There’s just one problem — Vara doesn’t appear to exist, according to an investigation by an Australian academic, who determined that Vara is actually Navarro. Ron Vara is even an anagram of Navarro’s last name. [CNN]
And why does this explain that? Because Trump does the same thing:
The voice is instantly familiar; the tone, confident, even cocky; the cadence, distinctly Trumpian. The man on the phone vigorously defending Donald Trump says he’s a media spokesman named John Miller, but then he says, “I’m sort of new here,” and “I’m somebody that he knows and I think somebody that he trusts and likes” and even “I’m going to do this a little, part time, and then, yeah, go on with my life.”
A recording obtained by The Washington Post captures what New York reporters and editors who covered Trump’s early career experienced in the 1970s, ’80s and ’90s: calls from Trump’s Manhattan office that resulted in conversations with “John Miller” or “John Barron” — public-relations men who sound precisely like Trump himself — who indeed are Trump, masquerading as an unusually helpful and boastful advocate for himself, according to the journalists and several of Trump’s top aides. [WaPo]
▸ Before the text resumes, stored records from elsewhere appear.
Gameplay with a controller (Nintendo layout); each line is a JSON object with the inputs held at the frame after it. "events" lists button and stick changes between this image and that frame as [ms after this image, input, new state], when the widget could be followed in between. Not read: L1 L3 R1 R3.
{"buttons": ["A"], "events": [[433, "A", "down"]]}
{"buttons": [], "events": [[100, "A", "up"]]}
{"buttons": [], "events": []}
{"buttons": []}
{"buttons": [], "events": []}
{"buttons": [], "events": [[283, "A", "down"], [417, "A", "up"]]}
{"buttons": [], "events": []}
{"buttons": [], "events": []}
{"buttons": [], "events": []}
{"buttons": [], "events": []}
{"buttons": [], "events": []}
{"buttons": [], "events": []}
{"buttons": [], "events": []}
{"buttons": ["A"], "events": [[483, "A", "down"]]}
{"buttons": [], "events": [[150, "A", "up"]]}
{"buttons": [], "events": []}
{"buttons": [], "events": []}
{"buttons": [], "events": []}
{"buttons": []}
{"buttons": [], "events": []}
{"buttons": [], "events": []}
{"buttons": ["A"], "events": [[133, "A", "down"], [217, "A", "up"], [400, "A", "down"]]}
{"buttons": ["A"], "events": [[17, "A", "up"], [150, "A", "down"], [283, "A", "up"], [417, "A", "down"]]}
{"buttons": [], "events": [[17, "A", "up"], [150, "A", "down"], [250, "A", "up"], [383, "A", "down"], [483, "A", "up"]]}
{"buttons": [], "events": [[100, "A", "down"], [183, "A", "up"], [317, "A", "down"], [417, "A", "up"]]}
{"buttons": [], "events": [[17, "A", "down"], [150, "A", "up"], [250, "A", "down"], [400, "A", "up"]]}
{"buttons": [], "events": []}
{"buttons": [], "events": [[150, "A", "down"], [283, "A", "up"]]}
Navarro tried to shrug it off as him being superior to everyone else, but there’s a key problem with that assertion: if you quote someone else as an authority, you don’t necessarily have to then prove the point. While appeal to authority is a fallacious argument technique in formal rhetoric and logic, it’s not uncommon to see such in literature as a simple short-hand for an argument, with an implicit Go see his arguments present.
But if you can’t quote someone else, then you have to prove your point. By using this appeal to a non-existent authority, Navarro is skipping the actual proof – and proving himself a fraud.